Employers know that employee turnover is expensive—but they may not know quite how expensive.

HRDive reports that it can cost 33 percent of an employee’s salary to replace him once he’s bailed from the job. Someone making a median salary of $45,000 a year, in other words, will cost his former company $15,000 to find a replacement.

And those bosses have nobody to blame but themselves, according to the Work Institute’s 2017 Retention Report, which says that 75 percent of the causes of employee turnover are preventable.

HR Dive also cites a separate Willis Tower Watson survey that determined one out of every three hires will leave a job within two years; that puts the pressure on employers to get someone back into the position quickly and just eat the costs connected with the search.

The report highlights to the survey’s conclusion: “employers might want to focus on shaping the workplace to fit the best hires instead of selecting people that fit the workplace.”

One big driver of employee departures is dissatisfaction with career development. Increasingly, employers are using employee learning programs as a means of both keeping workers on the job and boosting the quality of their workforce.
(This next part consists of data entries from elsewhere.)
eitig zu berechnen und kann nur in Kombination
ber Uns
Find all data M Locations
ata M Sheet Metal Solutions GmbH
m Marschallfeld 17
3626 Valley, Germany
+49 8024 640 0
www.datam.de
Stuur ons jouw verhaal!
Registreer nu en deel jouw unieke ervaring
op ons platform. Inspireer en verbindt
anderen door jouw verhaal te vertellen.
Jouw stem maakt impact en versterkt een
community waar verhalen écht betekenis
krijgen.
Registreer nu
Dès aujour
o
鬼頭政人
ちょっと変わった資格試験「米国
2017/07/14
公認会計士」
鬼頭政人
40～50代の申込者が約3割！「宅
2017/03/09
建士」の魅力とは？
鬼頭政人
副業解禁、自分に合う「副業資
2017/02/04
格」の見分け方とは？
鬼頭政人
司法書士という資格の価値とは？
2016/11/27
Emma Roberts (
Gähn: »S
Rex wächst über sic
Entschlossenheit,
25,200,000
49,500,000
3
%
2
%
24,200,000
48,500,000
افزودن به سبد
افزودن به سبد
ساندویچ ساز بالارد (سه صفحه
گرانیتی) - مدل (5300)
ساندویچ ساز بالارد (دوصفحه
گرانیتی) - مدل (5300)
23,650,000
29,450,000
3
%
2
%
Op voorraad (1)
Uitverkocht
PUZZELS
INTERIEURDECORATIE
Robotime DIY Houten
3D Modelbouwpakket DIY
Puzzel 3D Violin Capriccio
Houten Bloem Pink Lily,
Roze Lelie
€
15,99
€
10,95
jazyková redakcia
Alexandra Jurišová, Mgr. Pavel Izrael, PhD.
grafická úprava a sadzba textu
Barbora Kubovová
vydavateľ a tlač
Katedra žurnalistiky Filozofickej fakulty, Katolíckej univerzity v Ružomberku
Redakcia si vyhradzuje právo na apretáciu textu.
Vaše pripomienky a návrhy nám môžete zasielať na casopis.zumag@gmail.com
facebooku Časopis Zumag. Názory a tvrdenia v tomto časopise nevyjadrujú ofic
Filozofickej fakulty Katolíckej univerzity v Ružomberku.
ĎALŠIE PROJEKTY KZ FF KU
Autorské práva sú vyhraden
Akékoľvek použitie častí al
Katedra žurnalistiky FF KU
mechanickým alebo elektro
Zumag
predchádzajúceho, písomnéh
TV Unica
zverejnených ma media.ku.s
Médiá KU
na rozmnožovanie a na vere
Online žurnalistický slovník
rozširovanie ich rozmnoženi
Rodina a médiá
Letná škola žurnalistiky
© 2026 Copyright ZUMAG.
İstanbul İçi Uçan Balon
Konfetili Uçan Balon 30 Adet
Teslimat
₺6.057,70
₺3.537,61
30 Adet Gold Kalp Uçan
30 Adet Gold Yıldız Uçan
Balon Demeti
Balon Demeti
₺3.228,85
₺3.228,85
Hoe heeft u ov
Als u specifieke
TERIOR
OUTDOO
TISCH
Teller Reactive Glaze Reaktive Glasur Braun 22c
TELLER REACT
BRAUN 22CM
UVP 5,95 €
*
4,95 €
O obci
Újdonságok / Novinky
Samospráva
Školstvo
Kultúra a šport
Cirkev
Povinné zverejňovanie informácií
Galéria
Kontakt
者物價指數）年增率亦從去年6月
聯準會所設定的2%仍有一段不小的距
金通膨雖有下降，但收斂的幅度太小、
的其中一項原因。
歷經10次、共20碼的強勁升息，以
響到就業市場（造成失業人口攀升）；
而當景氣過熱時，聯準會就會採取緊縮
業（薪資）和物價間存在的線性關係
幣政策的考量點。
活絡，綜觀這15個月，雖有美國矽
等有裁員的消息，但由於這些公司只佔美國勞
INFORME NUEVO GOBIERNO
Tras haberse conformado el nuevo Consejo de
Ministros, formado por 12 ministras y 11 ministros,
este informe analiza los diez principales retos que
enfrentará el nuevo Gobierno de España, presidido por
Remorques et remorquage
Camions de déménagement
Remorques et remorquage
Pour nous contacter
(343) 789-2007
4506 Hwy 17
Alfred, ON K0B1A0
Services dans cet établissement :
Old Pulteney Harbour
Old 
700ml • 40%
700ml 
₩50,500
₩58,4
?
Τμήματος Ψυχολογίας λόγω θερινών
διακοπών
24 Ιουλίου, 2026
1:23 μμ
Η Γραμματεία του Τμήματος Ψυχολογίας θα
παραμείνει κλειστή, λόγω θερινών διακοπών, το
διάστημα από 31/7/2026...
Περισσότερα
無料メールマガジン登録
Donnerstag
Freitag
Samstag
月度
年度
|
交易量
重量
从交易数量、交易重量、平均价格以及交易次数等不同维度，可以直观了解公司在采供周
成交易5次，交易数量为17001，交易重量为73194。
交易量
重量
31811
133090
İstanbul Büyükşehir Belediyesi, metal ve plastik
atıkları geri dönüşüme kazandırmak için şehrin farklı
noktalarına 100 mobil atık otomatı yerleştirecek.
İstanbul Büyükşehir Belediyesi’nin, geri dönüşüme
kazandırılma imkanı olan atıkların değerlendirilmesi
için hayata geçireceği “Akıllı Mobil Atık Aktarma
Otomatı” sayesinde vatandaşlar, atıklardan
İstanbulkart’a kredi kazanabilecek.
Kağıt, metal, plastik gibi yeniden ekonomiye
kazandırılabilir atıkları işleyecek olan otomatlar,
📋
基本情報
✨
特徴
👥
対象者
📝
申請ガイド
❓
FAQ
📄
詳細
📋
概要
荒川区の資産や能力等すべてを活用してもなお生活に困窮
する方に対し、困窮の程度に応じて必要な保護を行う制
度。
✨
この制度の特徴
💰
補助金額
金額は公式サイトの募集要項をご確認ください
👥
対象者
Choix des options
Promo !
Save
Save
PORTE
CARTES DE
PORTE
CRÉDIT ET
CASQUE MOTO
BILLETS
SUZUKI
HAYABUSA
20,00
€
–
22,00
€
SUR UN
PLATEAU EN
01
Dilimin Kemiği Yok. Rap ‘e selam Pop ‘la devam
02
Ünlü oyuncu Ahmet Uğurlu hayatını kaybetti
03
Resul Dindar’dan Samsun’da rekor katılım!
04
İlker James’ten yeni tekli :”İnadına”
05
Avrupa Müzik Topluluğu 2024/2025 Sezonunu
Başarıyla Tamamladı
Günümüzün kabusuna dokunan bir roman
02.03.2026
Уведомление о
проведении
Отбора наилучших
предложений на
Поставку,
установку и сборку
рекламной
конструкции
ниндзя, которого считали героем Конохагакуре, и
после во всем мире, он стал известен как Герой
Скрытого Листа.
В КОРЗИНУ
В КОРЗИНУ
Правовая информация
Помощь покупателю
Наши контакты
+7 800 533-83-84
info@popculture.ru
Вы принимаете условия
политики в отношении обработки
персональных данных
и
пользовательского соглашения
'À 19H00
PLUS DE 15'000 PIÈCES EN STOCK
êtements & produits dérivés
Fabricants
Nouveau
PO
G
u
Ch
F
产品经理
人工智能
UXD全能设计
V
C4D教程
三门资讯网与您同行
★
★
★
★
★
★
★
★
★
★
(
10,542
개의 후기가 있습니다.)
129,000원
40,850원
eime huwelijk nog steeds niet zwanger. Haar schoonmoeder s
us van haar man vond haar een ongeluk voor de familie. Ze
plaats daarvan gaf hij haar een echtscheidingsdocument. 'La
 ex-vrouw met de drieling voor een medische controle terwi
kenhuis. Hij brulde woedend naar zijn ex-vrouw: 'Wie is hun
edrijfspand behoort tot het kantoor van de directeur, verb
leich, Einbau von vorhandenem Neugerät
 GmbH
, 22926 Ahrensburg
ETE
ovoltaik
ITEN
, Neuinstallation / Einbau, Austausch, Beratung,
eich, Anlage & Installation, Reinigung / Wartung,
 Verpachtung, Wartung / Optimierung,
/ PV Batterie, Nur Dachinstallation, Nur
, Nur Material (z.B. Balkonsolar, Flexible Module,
Another reason people aren’t happy with the jobs they have are job responsibilities that just don’t meet expectations—once workers realize the job is never going to be what they want it to be, they look elsewhere.

To avoid that, employers need to do their best to depict jobs accurately in employment listings and the recruiting process, so that candidates aren’t given unrealistic expectations.

Exit interviews can be helpful to find out exactly why employees leave, so that employers can address any shortcomings that don’t lie with the departing worker.

In exit interviews, according to the report, the top reasons given by respondents for leaving their jobs were career development (22 percent), work-life balance (12 percent), managers' behavior (11 percent), compensation and benefits (9 percent) and well-being (9 percent).

Another suggestion made by the report is to allow employees to create networks and make referrals. Doing so can create talent pipelines that can help cut down on recruiting and hiring time.